- [Dataset content]
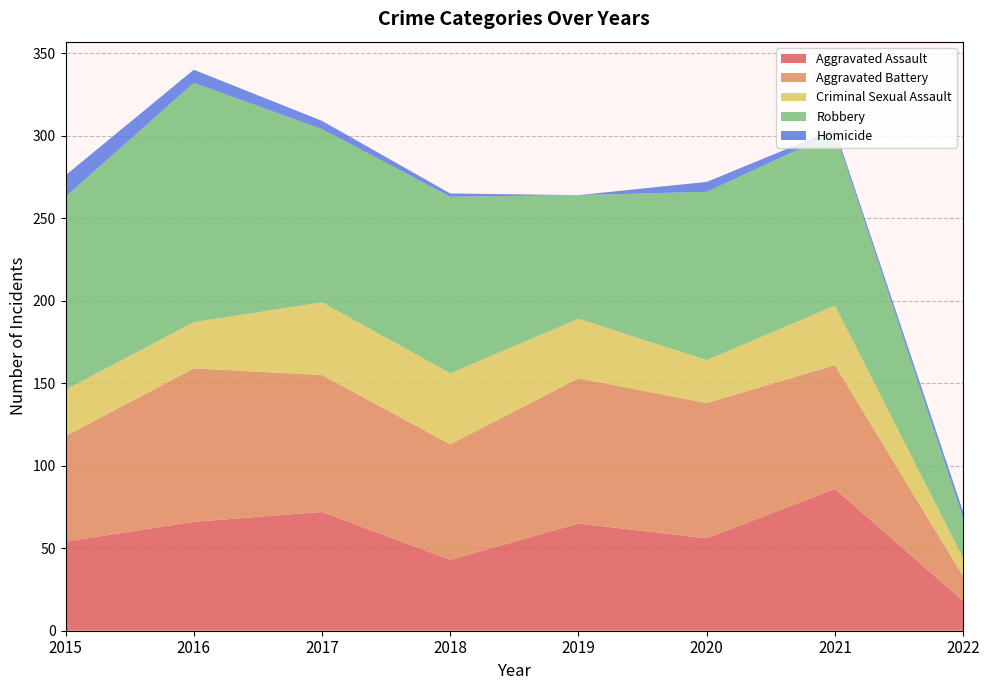

Reading right to left, list all the values displayed in this chart.

Aggravated Assault: 2022=18	2021=86	2020=56	2019=65	2018=43	2017=72	2016=66	2015=54
Aggravated Battery: 2022=15	2021=75	2020=82	2019=88	2018=70	2017=83	2016=93	2015=64
Criminal Sexual Assault: 2022=11	2021=36	2020=26	2019=36	2018=43	2017=44	2016=28	2015=28
Robbery: 2022=24	2021=105	2020=102	2019=75	2018=107	2017=105	2016=145	2015=117
Homicide: 2022=4	2021=2	2020=6	2019=0	2018=2	2017=5	2016=8	2015=13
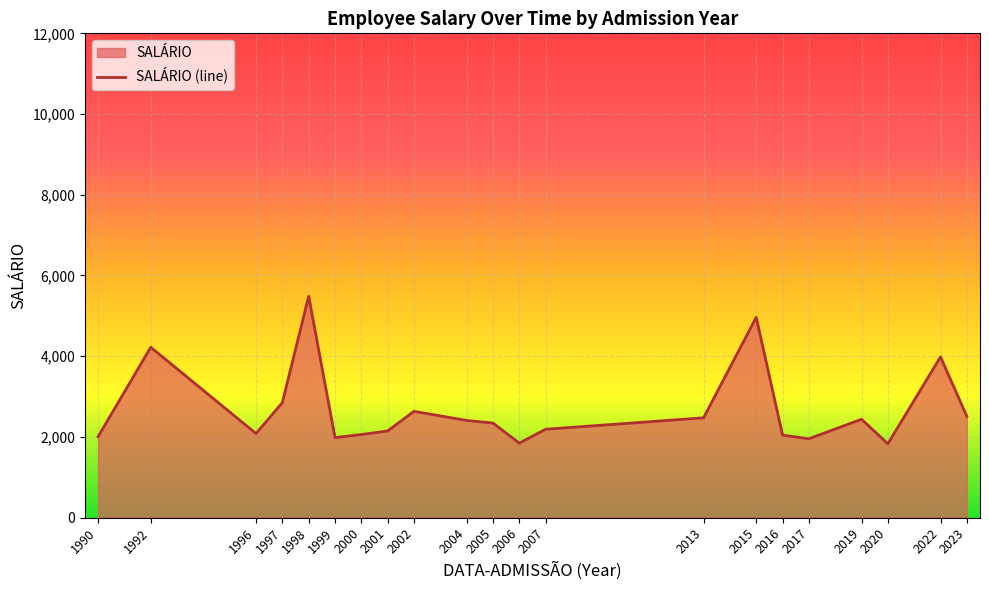

How many lines are shown in the chart?

1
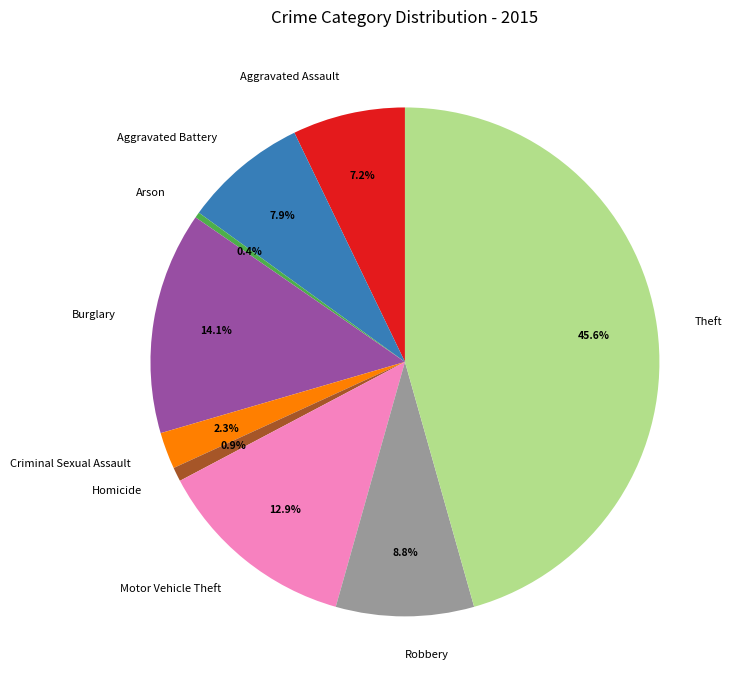

The Arson slice represents 6% of the pie. True or false?

False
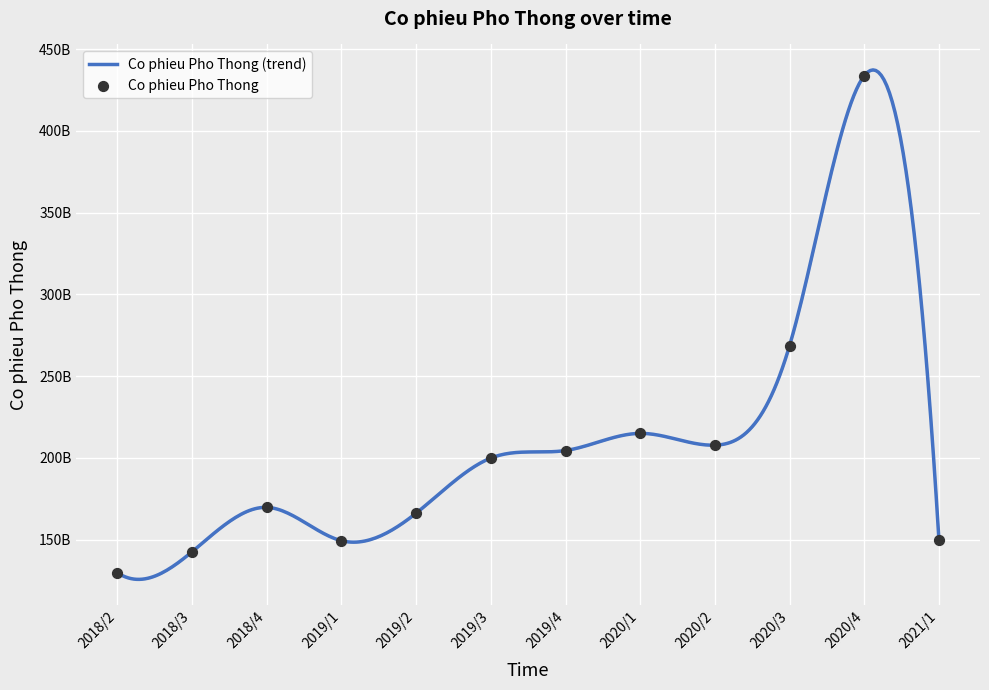

Between 2021/1 and 2018/4, which is larger?

2018/4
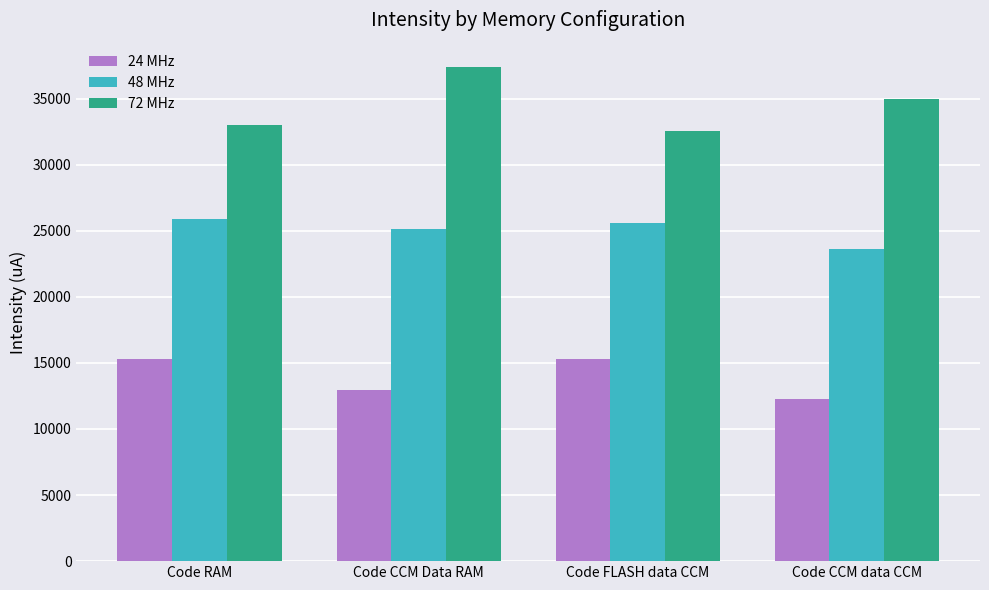

Rank the series by their maximum value, from highest to lowest.

72 MHz, 48 MHz, 24 MHz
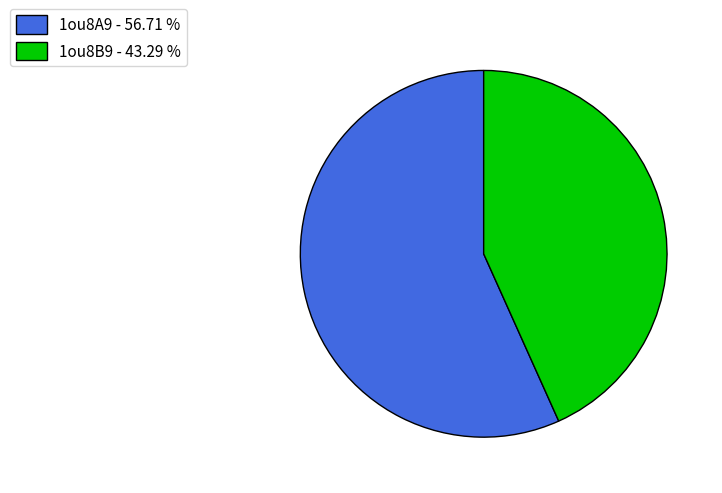

Count the number of slices in the pie.

2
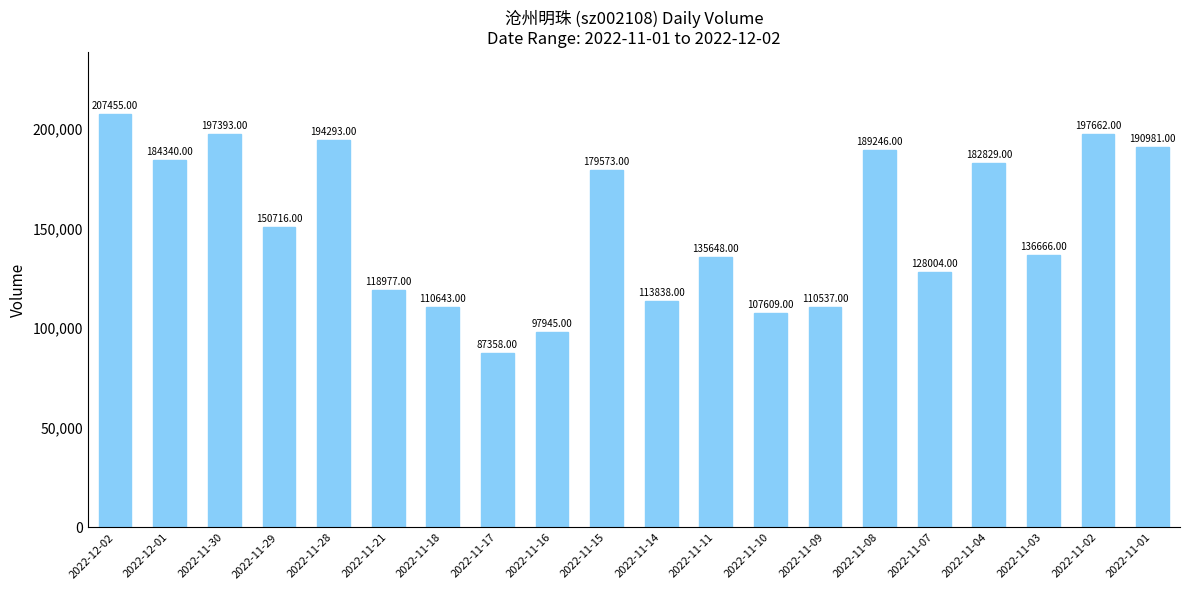

What position from the left is 2022-11-02?

19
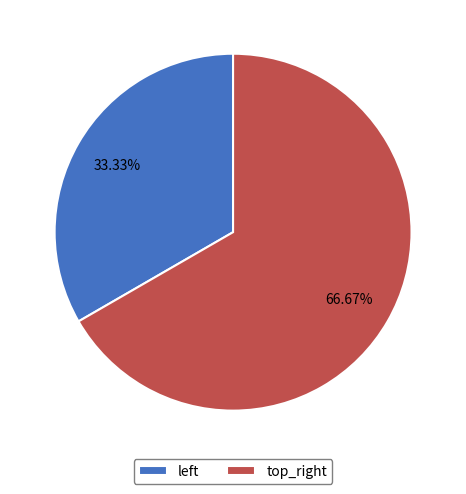

How many slices are in this pie chart?

2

- [Work request]
Return the listing above line for line, with no changes to the wording. Leave out the pictures.

- [Expected answer]
Reading right to left, list all the values displayed in this chart.

Aggravated Assault: 2022=18	2021=86	2020=56	2019=65	2018=43	2017=72	2016=66	2015=54
Aggravated Battery: 2022=15	2021=75	2020=82	2019=88	2018=70	2017=83	2016=93	2015=64
Criminal Sexual Assault: 2022=11	2021=36	2020=26	2019=36	2018=43	2017=44	2016=28	2015=28
Robbery: 2022=24	2021=105	2020=102	2019=75	2018=107	2017=105	2016=145	2015=117
Homicide: 2022=4	2021=2	2020=6	2019=0	2018=2	2017=5	2016=8	2015=13

How many lines are shown in the chart?

1

The Arson slice represents 6% of the pie. True or false?

False

Between 2021/1 and 2018/4, which is larger?

2018/4

Rank the series by their maximum value, from highest to lowest.

72 MHz, 48 MHz, 24 MHz

Count the number of slices in the pie.

2

What position from the left is 2022-11-02?

19

How many slices are in this pie chart?

2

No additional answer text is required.